> [SUPPLIED RECORDS]
• • • •

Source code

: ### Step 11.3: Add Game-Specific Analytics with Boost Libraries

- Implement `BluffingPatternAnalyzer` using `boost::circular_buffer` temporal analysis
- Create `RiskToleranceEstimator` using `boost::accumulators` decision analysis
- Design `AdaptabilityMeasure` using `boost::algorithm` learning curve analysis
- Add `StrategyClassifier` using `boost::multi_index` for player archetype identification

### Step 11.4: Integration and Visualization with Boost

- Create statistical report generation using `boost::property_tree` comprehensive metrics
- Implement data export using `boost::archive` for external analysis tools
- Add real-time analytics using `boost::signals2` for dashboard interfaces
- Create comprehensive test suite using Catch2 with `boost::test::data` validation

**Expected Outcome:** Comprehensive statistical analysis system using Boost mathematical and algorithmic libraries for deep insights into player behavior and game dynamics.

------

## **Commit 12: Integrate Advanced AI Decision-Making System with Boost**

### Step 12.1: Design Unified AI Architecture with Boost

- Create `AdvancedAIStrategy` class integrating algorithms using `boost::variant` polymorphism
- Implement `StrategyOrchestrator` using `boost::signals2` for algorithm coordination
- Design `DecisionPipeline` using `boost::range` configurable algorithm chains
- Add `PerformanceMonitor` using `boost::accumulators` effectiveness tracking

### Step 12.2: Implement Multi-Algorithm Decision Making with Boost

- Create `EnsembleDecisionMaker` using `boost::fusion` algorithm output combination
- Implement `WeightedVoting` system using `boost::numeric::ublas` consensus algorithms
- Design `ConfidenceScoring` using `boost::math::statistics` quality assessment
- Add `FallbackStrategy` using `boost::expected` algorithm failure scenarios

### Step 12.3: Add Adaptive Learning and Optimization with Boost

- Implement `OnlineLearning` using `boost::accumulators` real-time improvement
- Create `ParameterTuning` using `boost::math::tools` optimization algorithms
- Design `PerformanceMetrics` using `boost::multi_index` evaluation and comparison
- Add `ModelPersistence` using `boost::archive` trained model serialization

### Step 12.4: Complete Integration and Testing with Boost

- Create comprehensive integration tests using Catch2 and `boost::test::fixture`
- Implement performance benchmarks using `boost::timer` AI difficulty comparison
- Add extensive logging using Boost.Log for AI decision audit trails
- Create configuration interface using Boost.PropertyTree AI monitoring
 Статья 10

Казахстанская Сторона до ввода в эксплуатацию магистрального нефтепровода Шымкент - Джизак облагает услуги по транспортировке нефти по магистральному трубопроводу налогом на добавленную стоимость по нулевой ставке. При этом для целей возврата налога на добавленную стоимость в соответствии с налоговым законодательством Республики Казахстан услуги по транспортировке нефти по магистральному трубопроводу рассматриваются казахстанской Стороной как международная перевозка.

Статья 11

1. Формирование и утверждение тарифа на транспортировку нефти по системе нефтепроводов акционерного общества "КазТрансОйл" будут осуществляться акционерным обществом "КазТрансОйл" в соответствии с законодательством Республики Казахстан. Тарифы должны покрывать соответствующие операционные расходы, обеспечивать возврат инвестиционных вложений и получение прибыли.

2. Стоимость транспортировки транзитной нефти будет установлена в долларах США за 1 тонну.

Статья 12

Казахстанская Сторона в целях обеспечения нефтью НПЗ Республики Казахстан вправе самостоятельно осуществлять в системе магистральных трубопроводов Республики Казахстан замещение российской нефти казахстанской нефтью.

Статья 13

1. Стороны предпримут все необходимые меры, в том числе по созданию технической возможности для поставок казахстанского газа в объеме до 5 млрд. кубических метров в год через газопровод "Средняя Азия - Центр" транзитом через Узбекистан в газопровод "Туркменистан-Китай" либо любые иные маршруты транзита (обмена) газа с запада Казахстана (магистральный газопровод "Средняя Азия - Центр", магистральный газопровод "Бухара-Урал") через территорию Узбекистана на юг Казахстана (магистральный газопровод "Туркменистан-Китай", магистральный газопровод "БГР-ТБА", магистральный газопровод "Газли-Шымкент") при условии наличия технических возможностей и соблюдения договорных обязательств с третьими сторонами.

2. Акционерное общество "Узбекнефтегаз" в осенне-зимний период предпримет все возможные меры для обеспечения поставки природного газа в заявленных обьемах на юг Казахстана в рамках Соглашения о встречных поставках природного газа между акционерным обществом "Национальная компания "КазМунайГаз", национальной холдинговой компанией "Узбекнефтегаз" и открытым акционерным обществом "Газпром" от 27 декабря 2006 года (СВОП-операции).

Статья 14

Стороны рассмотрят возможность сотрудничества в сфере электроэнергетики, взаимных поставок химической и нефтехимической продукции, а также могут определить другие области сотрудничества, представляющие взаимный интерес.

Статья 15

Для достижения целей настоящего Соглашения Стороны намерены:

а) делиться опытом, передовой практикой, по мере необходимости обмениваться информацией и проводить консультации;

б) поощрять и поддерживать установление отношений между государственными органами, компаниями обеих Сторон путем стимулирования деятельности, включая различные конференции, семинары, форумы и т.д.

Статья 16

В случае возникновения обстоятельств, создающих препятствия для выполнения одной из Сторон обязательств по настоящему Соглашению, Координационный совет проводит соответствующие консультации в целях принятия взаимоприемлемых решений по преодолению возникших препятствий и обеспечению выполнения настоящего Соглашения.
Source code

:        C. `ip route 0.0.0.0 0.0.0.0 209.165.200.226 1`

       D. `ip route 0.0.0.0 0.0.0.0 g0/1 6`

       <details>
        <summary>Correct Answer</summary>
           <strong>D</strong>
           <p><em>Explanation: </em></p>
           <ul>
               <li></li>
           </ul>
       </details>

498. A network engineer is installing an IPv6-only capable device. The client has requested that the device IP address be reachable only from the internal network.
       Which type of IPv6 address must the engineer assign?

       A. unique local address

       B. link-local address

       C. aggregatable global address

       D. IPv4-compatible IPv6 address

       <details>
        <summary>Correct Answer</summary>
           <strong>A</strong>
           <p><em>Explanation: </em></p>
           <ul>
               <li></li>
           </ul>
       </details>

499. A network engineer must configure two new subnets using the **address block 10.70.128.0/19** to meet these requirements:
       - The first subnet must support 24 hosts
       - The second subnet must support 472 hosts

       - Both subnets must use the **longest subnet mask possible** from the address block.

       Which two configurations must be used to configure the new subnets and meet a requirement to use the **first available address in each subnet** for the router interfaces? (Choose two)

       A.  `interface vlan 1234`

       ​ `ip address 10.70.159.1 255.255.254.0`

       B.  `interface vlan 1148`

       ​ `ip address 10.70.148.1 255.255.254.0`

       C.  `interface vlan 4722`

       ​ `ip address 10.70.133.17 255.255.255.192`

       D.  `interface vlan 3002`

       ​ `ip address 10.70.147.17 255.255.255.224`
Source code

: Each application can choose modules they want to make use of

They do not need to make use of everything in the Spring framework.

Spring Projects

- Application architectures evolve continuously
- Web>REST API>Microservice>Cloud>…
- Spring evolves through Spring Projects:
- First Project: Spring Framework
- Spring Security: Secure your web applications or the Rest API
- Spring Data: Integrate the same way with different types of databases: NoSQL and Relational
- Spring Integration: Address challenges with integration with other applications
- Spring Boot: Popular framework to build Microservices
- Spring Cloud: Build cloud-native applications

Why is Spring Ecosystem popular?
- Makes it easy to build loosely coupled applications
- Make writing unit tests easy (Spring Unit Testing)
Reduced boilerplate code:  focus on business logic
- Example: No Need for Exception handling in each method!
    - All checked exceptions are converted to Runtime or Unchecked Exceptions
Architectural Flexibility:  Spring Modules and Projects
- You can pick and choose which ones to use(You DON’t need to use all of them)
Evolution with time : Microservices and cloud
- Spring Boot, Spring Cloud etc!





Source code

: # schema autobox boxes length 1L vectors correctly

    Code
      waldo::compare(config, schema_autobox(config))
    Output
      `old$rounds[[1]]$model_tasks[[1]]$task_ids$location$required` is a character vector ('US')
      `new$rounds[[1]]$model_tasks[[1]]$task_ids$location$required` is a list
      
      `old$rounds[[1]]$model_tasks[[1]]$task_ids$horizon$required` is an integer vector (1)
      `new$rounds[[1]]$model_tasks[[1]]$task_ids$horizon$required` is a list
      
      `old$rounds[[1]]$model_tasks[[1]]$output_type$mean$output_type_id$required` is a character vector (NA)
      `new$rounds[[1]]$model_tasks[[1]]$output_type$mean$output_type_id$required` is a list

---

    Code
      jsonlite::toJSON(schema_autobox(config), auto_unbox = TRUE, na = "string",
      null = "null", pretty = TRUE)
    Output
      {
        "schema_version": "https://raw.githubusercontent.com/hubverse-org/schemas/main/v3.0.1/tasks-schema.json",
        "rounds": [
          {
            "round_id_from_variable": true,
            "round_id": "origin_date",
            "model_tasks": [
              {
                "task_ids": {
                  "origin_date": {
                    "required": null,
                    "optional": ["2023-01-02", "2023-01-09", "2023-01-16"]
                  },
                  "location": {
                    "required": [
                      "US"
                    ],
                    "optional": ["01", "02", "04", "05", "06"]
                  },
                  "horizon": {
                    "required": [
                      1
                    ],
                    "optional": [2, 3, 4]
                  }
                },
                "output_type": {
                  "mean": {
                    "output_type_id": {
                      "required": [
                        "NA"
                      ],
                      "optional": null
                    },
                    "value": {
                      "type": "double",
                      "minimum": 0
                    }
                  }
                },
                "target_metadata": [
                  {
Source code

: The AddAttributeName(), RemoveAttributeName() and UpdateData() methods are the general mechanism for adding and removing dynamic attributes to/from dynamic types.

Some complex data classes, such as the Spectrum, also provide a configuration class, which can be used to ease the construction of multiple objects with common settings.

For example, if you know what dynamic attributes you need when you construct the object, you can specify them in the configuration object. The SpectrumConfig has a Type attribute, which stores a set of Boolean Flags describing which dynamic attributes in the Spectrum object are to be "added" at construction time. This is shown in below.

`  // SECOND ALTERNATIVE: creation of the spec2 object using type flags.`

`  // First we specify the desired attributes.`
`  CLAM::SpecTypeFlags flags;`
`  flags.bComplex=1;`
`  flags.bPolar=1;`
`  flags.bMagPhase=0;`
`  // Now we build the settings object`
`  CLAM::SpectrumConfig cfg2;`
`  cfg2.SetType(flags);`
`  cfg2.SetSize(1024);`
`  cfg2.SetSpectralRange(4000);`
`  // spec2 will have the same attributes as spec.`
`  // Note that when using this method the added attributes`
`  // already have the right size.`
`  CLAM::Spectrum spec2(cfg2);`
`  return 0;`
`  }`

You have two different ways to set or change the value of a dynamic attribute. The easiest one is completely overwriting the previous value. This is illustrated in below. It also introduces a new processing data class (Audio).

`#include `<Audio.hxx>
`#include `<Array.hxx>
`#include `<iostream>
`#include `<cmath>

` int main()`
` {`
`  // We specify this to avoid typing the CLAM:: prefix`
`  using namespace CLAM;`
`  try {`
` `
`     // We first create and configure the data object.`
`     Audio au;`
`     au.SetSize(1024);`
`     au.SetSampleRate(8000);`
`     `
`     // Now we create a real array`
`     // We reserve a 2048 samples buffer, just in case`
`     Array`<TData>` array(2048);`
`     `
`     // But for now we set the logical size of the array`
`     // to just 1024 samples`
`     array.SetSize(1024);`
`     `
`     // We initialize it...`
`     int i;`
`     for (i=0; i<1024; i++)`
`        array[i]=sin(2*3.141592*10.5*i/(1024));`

• • • •

> [TASK BRIEF]
Copy the data verbatim, starting at its first line and ending at the line that contains "with Boost Libraries", with both ends included.

> [ANSWER SPACE]
Source code

: ### Step 11.3: Add Game-Specific Analytics with Boost Libraries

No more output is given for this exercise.